Objetivo 1: No trecho do documento sobre a reforma da Procuradoria, edite a parte começando em "A Comissão reitera" e indo até "e amplamente participativo.", trocando "LOFGR" por "Lei Orgânica".
Objetivo 2: Segundo o trecho do documento, entre quais datas o Senado manteve aberto o questionário na internet sobre a iniciativa legislativa?
Objetivo 3: Prossiga com o texto sobre a reforma da Procuradoria, escrevendo o trecho que viria logo após a última frase apresentada.

____ Trecho do documento

A CIDH reconheceu que a adoção da LOFGR, em dezembro de 2018, e que está atualmente em vigor, foi resultado do trabalho de uma coalizão de diferentes organizações que solicitaram ao Estado que convocasse um diálogo nacional e organizasse mesas de trabalho para planejar conjuntamente uma Procuradoria independente, autônoma e profissional que garantisse o acesso à justiça e cumprisse efetivamente com os seus deveres de investigação. Precisamente, como resultado dessa construção coletiva, a nova Lei Orgânica dispôs que a revisão do modelo da Procuradoria e da política criminal deve se realizar de modo público e participativo. Nesse sentido, o Estado acrescentou que tais modificações respondem à experiência adquirida durante o primeiro ano de vigência da Lei.

Recentemente, a Comissão tomou conhecimento de que, perante a solicitação cidadã de se realizar um parlamento aberto com relação à iniciativa legislativa, o Senado optou por abrir um questionário na internet entre 21 de dezembro de 2020 e 6 de janeiro de 2021, cuja natureza poderia limitar a participação da cidadania em conformidade com os parâmetros interamericanos. Nesse sentido, à luz do direito à participação cidadã consagrado na Convenção Americana sobre Direitos Humanos, a CIDH afirmou que a participação ativa das pessoas na tomada de decisões públicas é um direito exigível e uma obrigação do Estado. Para a CIDH, não basta gerar mecanismos de consulta e deliberação para que a participação efetiva seja estimulada; é preciso incorporar as contribuições que dela emanam. Os parâmetros interamericanos se referem igualmente à importância em se incluir as vítimas de violações de direitos humanos na elaboração dos programas de reparações. Nesse sentido, se afirma que a participação da cidadania permite que se incorporem novas experiências, perspectivas e pontos de vista das pessoas e grupos que são titulares dos direitos que se buscam salvaguardar.

A Comissão reitera ao Estado a importância dos princípios de participação social e de produção e acesso à informação como garantia de transparência e prestação de contas na construção de políticas públicas com enfoque de direitos humanos. Pouco mais de dois anos da sua aprovação, o Estado é encorajado a assegurar que qualquer proposta de modificação da LOFGR ocorra no marco de um diálogo amplo, devidamente informado e participativo e que ative, de boa-fé, os mecanismos institucionais de participação cidadã para que as mudanças que sejam adotadas fortaleçam o respeito e a garantia dos direitos humanos e sejam o resultado de um processo aberto, deliberativo e amplamente participativo.

________
____ Material de origem

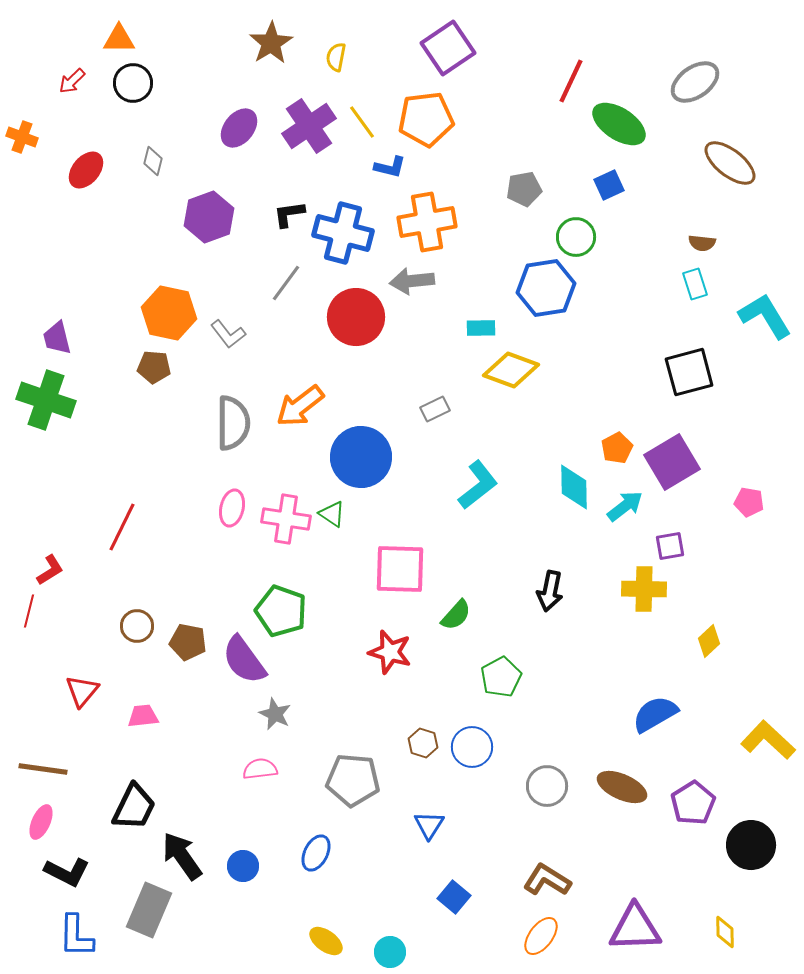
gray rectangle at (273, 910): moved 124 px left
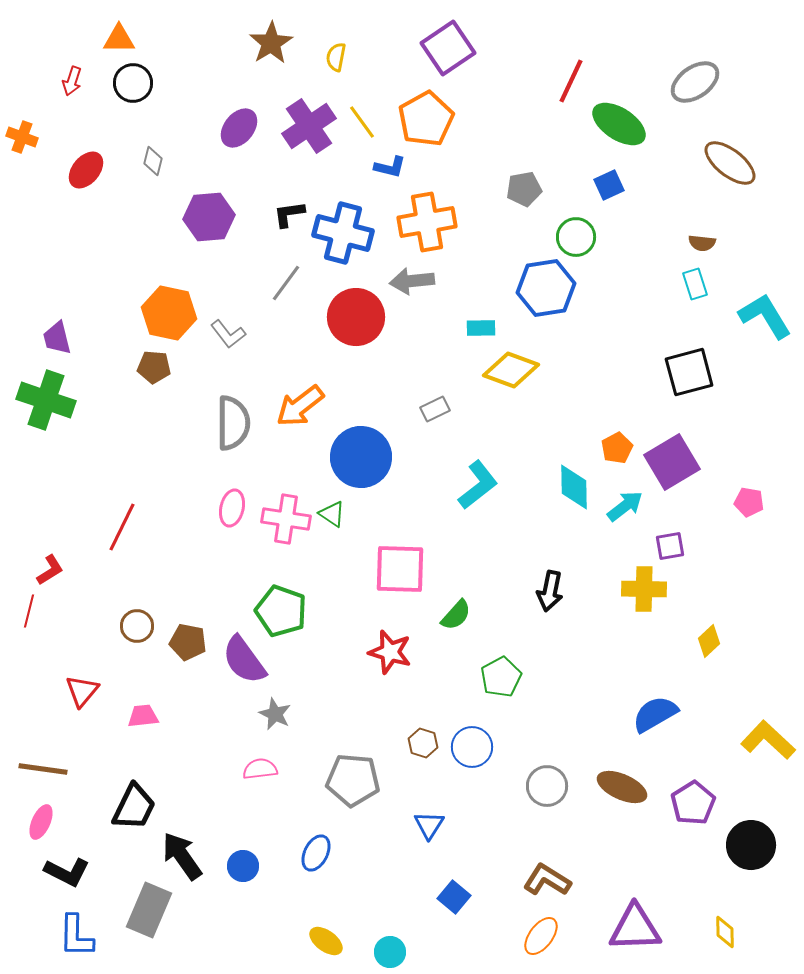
red arrow at (72, 81): rotated 28 degrees counterclockwise
orange pentagon at (426, 119): rotated 22 degrees counterclockwise
purple hexagon at (209, 217): rotated 15 degrees clockwise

________

Resposta 1:
A Comissão reitera ao Estado a importância dos princípios de participação social e de produção e acesso à informação como garantia de transparência e prestação de contas na construção de políticas públicas com enfoque de direitos humanos. Pouco mais de dois anos da sua aprovação, o Estado é encorajado a assegurar que qualquer proposta de modificação da Lei Orgânica ocorra no marco de um diálogo amplo, devidamente informado e participativo e que ative, de boa-fé, os mecanismos institucionais de participação cidadã para que as mudanças que sejam adotadas fortaleçam o respeito e a garantia dos direitos humanos e sejam o resultado de um processo aberto, deliberativo e amplamente participativo.

Resposta 2: Entre 21 de dezembro de 2020 e 6 de janeiro de 2021.

Resposta 3:
Por outro lado, organizações da sociedade civil e organizações internacionais de direitos humanos, como o Comitê Internacional da Cruz Vermelha e mecanismos especiais das Nações Unidas, manifestaram sua preocupação com o impacto das possíveis modificações, que afetariam as garantias judiciais das vítimas, a participação da Procuradoria Geral da República em órgãos de coordenação interinstitucional em matéria de direitos humanos, e a busca de pessoas desaparecidas, tudo em contravenção às obrigações internacionais de direitos humanos contraídas pelo Estado mexicano.

Quanto ao impacto sobre as garantias judiciais das vítimas e familiares, baseado em informações públicas, a proposta de modificação poderia limitar excessivamente ou até suprimir o direito de participação das vítimas na elaboração de planos de investigação, assistência a diligências, apresentação de provas periciais ou acesso a um tradutor ou intérprete, entre outros direitos existentes. Nesse sentido, a CIDH lembra ao Estado mexicano que tais aspectos do direito às garantias judiciais e à proteção judicial se encontram consagrados na Convenção Americana. Do mesmo modo, a garantia do mérito pessoal e a capacidade profissional na seleção de operadores de justiça são pressupostos essenciais para assegurar o acesso à justiça. Sem prejuízo do acima descrito o Estado mencionou que as garantias judiciais das vítimas e familiares estão previstas em outras leis e que não são objeto de qualquer reforma ou modificação.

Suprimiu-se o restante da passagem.